**PROBLEM DETAILS**:
Lay out as a numbered list the part of the rows that opens with the line containing "phylum: Tracheophyta" and runs through the end of the rows, skipping blank lines and leaving out the pictures.

--------------------

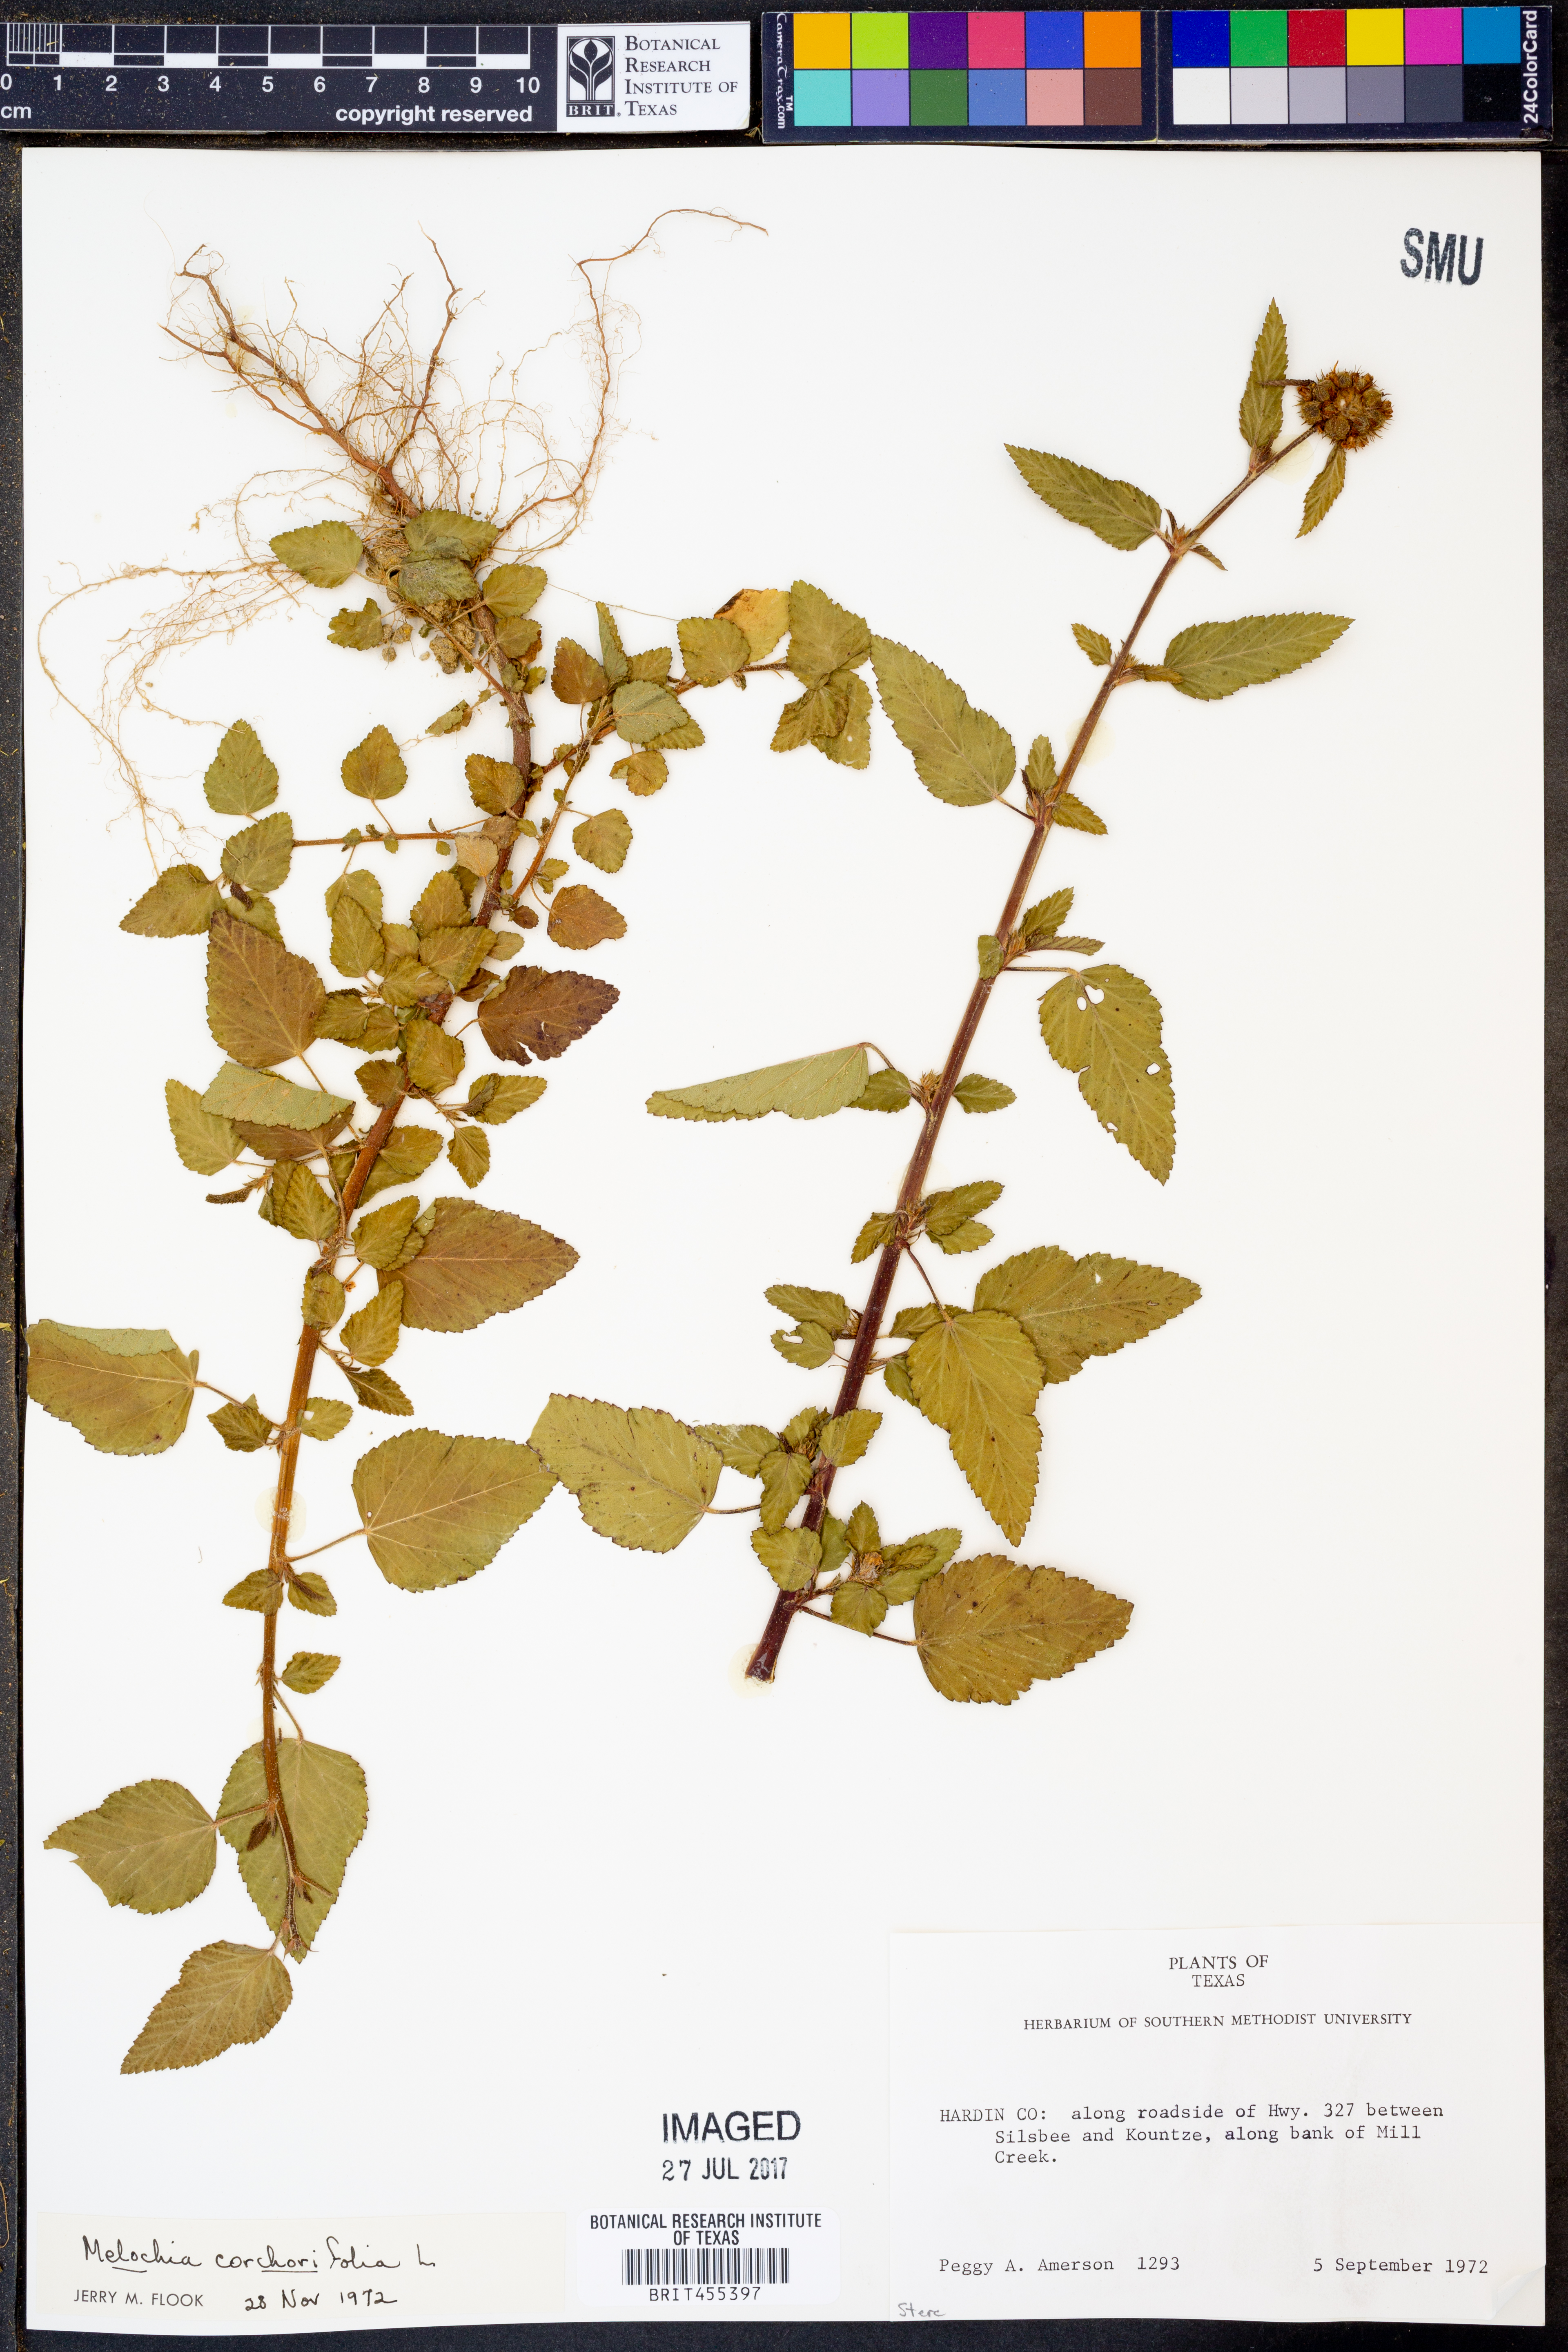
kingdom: Plantae
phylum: Tracheophyta
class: Magnoliopsida
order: Malvales
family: Malvaceae
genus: Melochia
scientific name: Melochia corchorifolia
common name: Chocolateweed
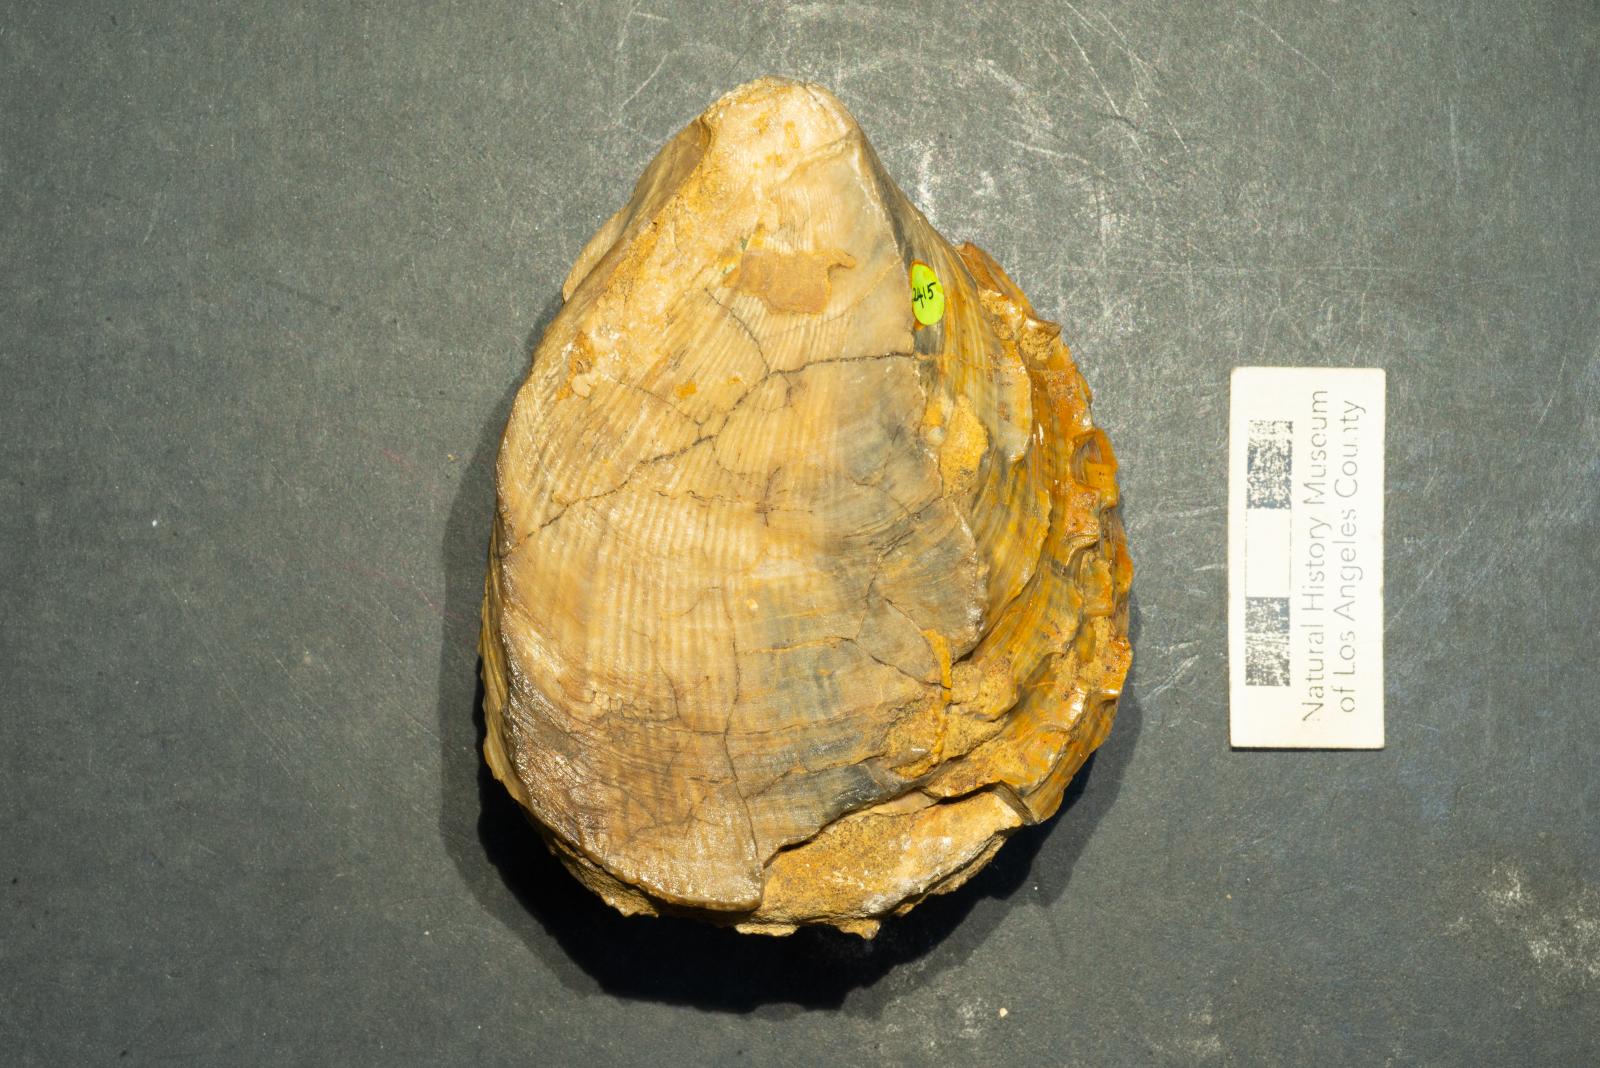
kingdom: Animalia
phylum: Mollusca
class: Bivalvia
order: Pectinida
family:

--------------------

**RESULT OF THE TASK**:
1. phylum: Tracheophyta
2. class: Magnoliopsida
3. order: Malvales
4. family: Malvaceae
5. genus: Melochia
6. scientific name: Melochia corchorifolia
7. common name: Chocolateweed
8. kingdom: Animalia
9. phylum: Mollusca
10. class: Bivalvia
11. order: Pectinida
12. family:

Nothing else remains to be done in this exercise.